Just when you thought you’ve heard it all, an AI system designed to detect cancer surprises researchers Deep interest in racism.

there were surprising findings published in the journal cell report medicineShows that four major AI-augmented pathology diagnostic systems vary in accuracy depending on patients, The disturbing thing is that AI is extracting demographic data – age, gender and race – directly from pathology slides, a feat that is impossible for human doctors.

To conduct the study, Harvard University researchers combed through nearly 29,000 cancer pathology images from approximately 14,400 cancer patients. Their analysis found that deep learning models displayed worrying biases 29.3 percent of the time — in other words, on about a third of all diagnostic tasks assigned to them.

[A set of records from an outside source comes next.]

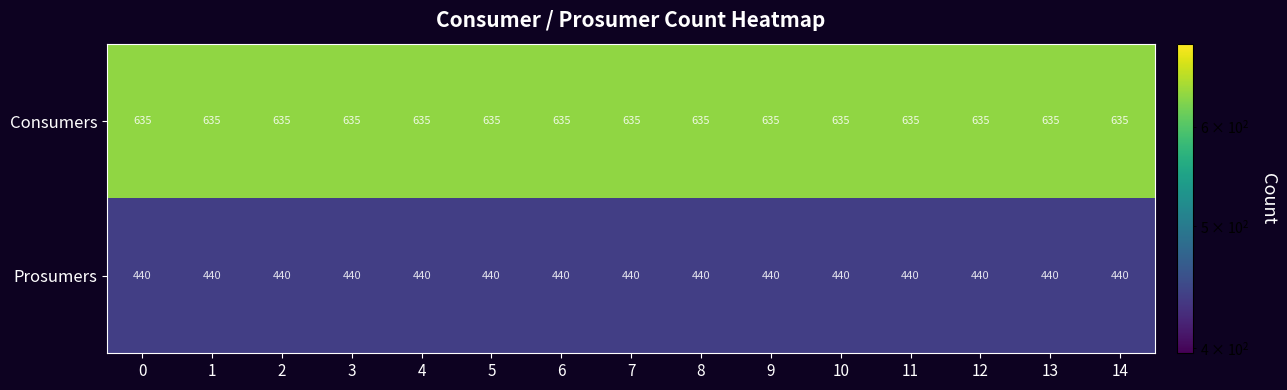

What is the total value across all series at 4?

1075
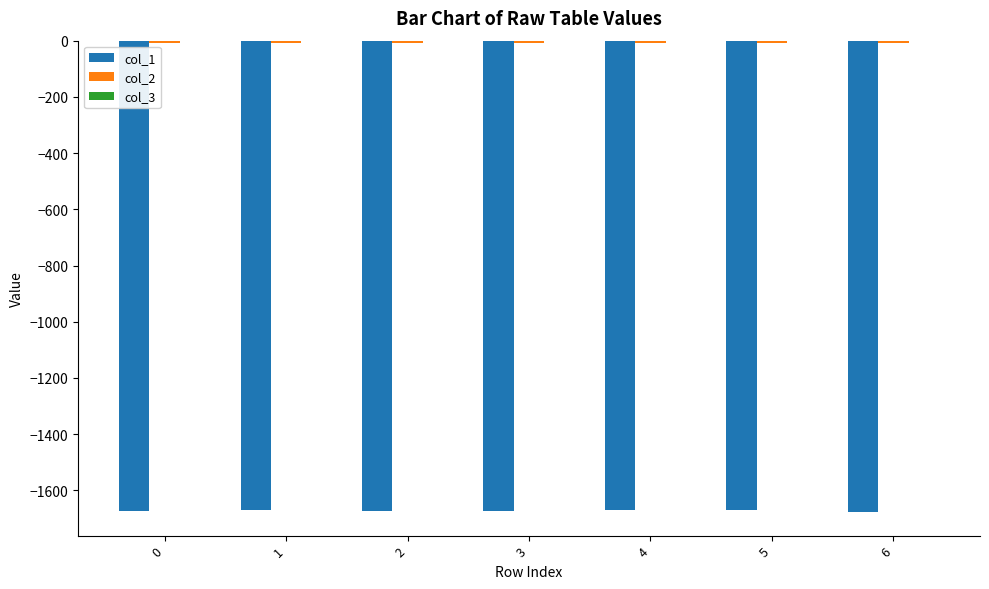

The value of col_1 at 0 is -1673.1. True or false?

True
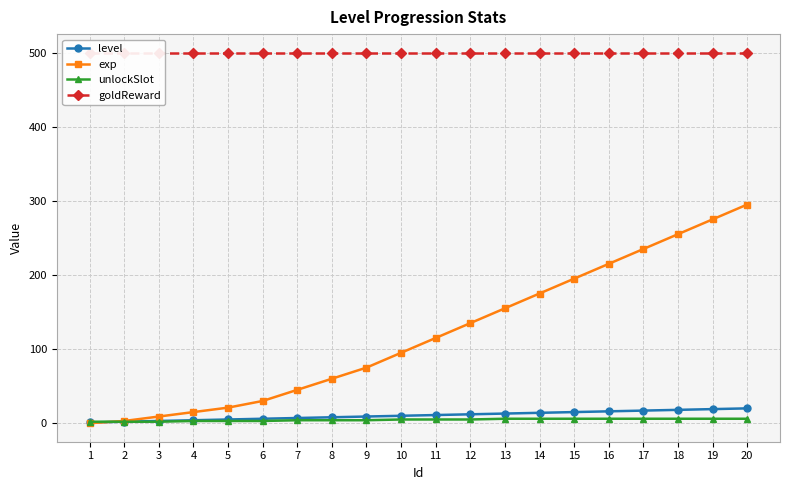

How many lines are shown in the chart?

4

“We found that the AI ​​is so powerful, it can distinguish many obscure biological signals that cannot be detected by standard human assessment,” said Harvard researcher Kun-Hsing Yu, a senior author of the study. Press release“Reading demographics from pathology slides is considered ‘mission impossible’ for a human pathologist, so the bias in pathology AI was a surprise to us,”

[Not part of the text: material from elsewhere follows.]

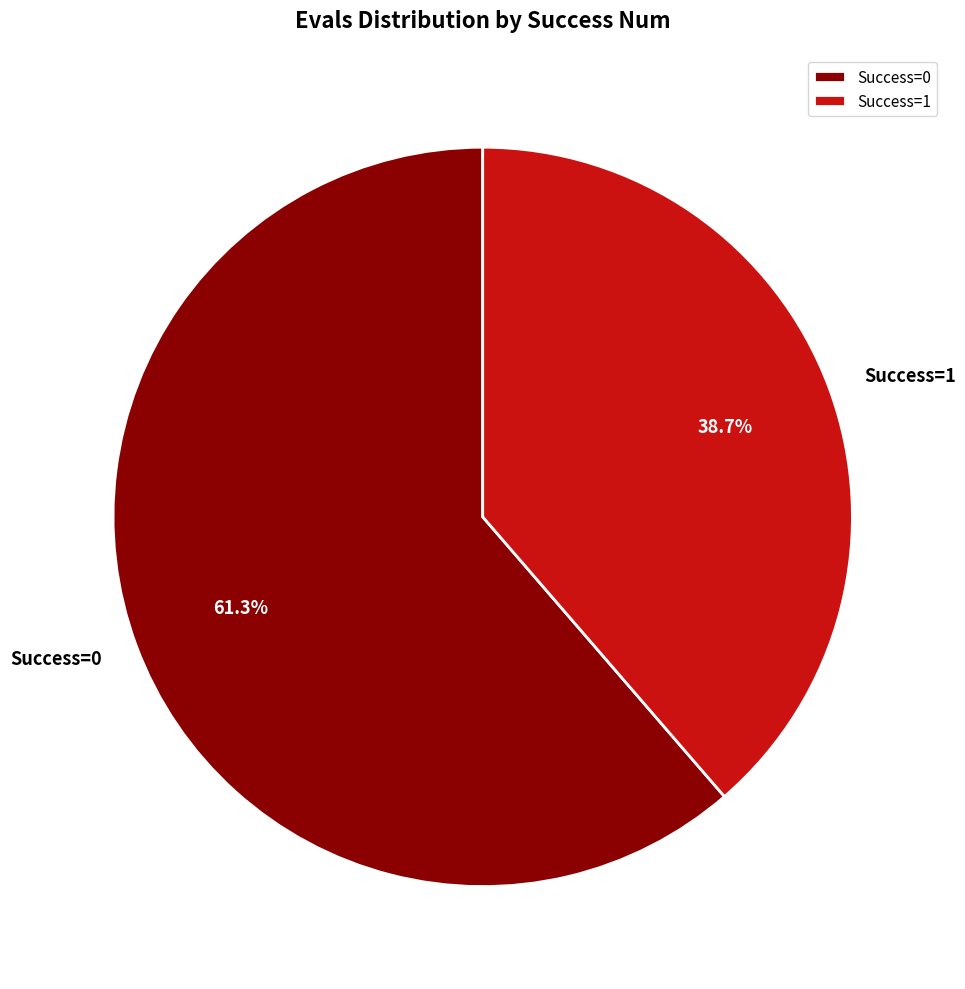

What percentage is NOT represented by Success=0?

38.7%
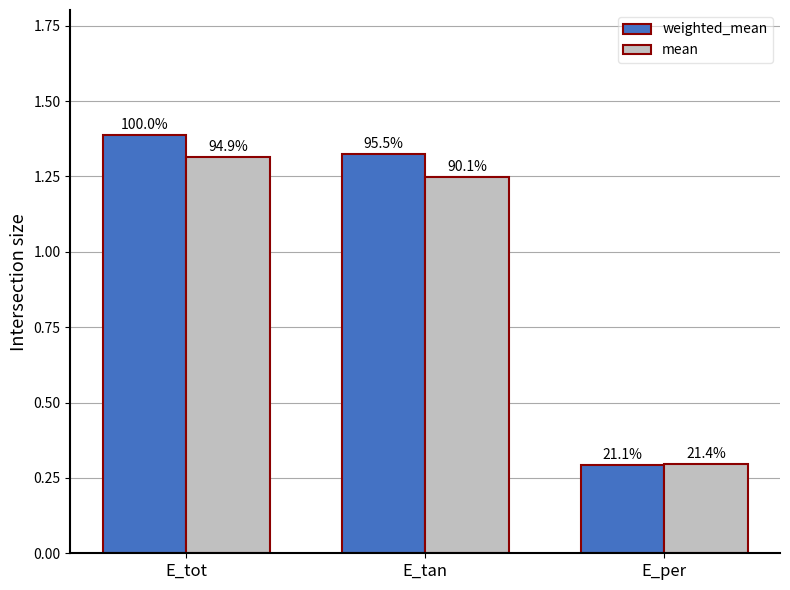

Between E_per and E_tan, which is larger?

E_tan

Yu said these bias-based errors are the result of AI models relying on patterns associated with different demographics when analyzing cancer tissue. In other words, once the four AI tools are focused on a person’s age, race, or gender, those factors will become the backbone of tissue analysis. In fact, AI will continue to have replication bias resulting from gaps in AI training data.

To give a concrete example, AI tools were able to specifically identify samples taken from black people. The authors wrote that these cancer slides had higher numbers of atypical, neoplastic cells and fewer supporting elements than white patients, allowing the AI ​​to eliminate them, even though the samples were anonymized.

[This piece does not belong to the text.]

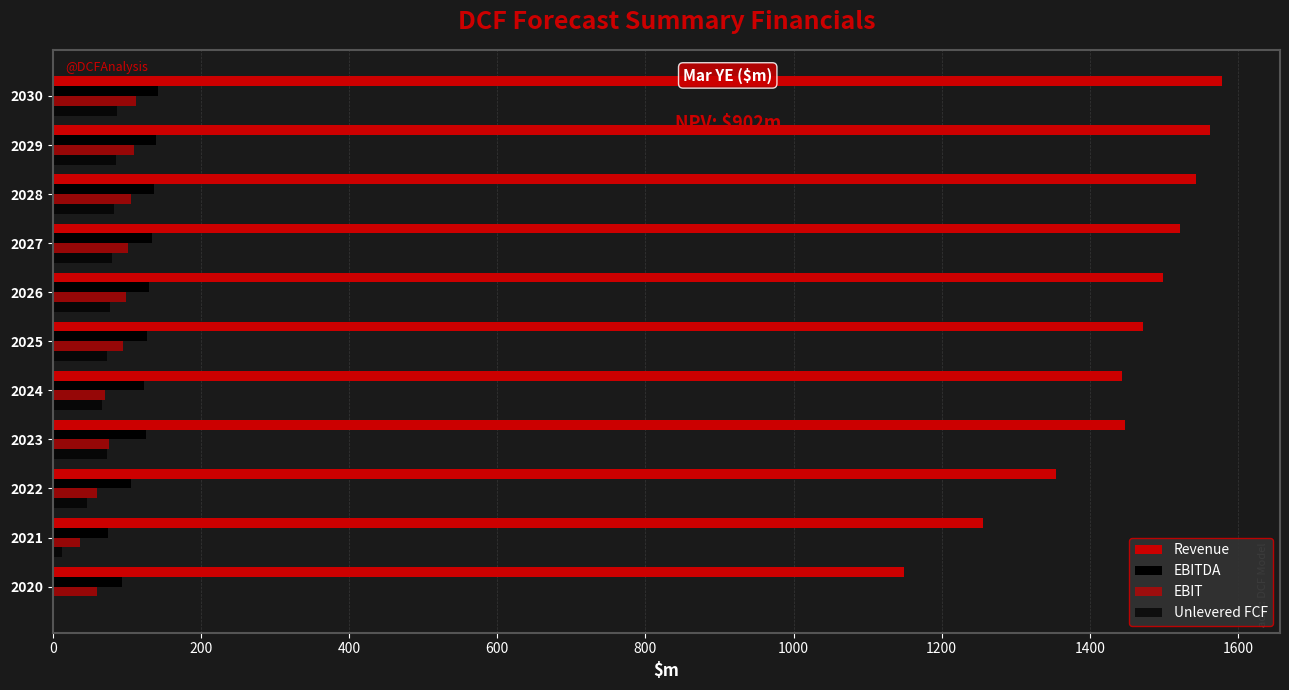

How many distinct data groups are displayed?

4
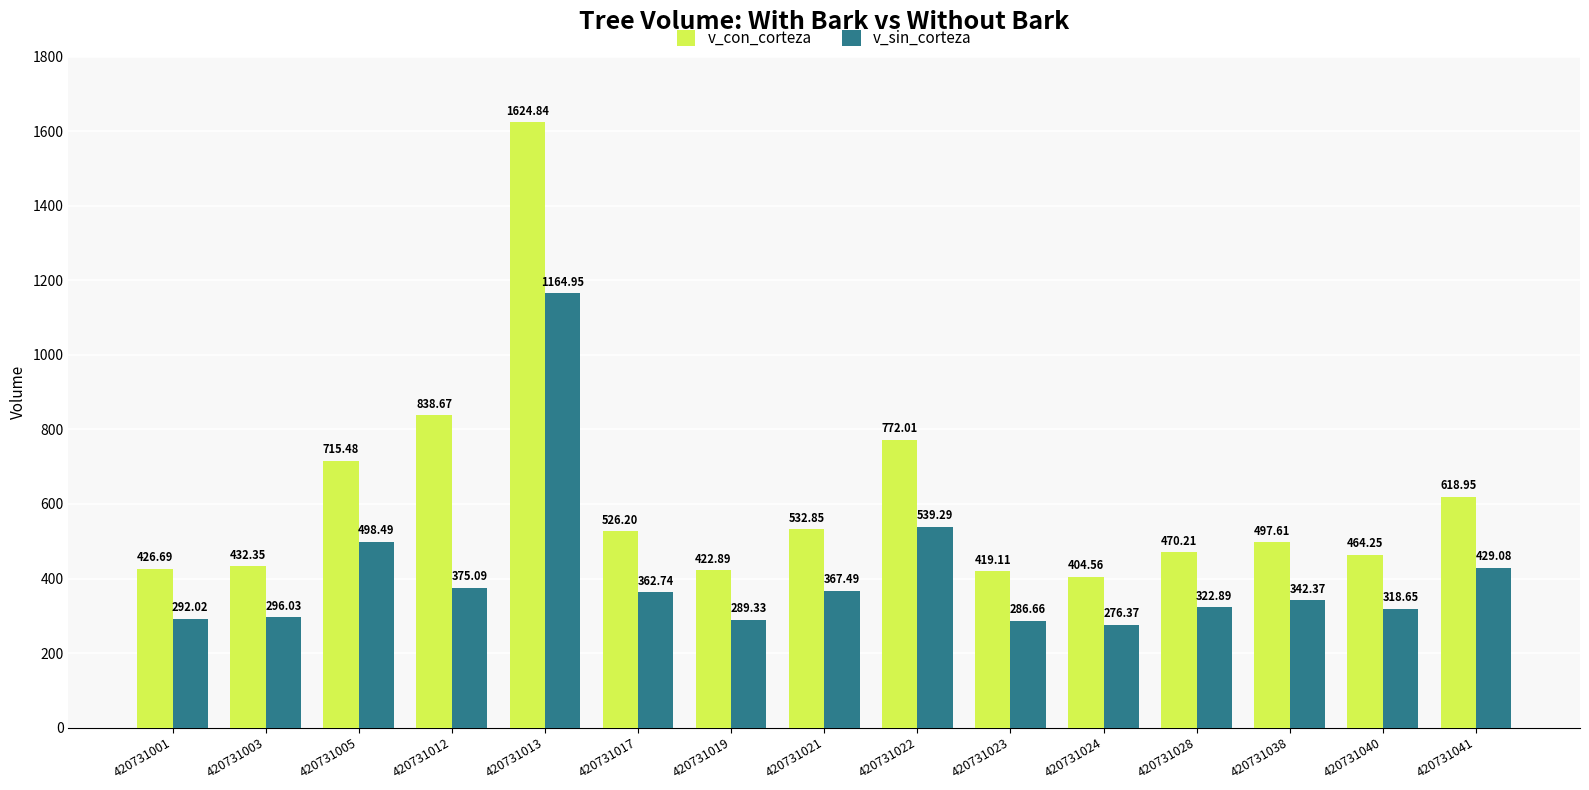

Which label corresponds to the largest value in the chart?

420731013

Then trouble came. Once AI pathology tools identified a person’s race, they became extremely obsessed with finding previous analyzes corresponding to that particular identifier. But when the model was trained on data from mostly white people, the tools would struggle with those who are not as represented. For example, AI models had trouble distinguishing subclasses of lung cancer cells in black people — not because they lacked lung cancer data, but because they lacked lung cancer data. Black Derived from lung cancer cells.

Yu said, it was unexpected Press release“Because we would expect pathology assessment to be objective. When evaluating images, we do not need to know the patient’s demographics to make a diagnosis.”

Back in June, medical researchers discovered a similar racial bias Large language models (LLM) in psychiatric diagnostic tools. In that case, results showed that AI tools often proposed “inferior treatment” plans for black patients even when their race was clearly known.

In the case of AI cancer-screening tools, the Harvard research team has also developed a new AI-training approach called FAIR-Path. When this training framework was introduced into the AI ​​tool before analysis, they found that it missed 88.5 percent of the disparities in performance.

That there is a solution to this is good news, although the remaining 11.5 percent are also in doubt. And until such training frameworks are made mandatory for all AI tools in the pathology field, questions will remain over the systems’ inherent biases.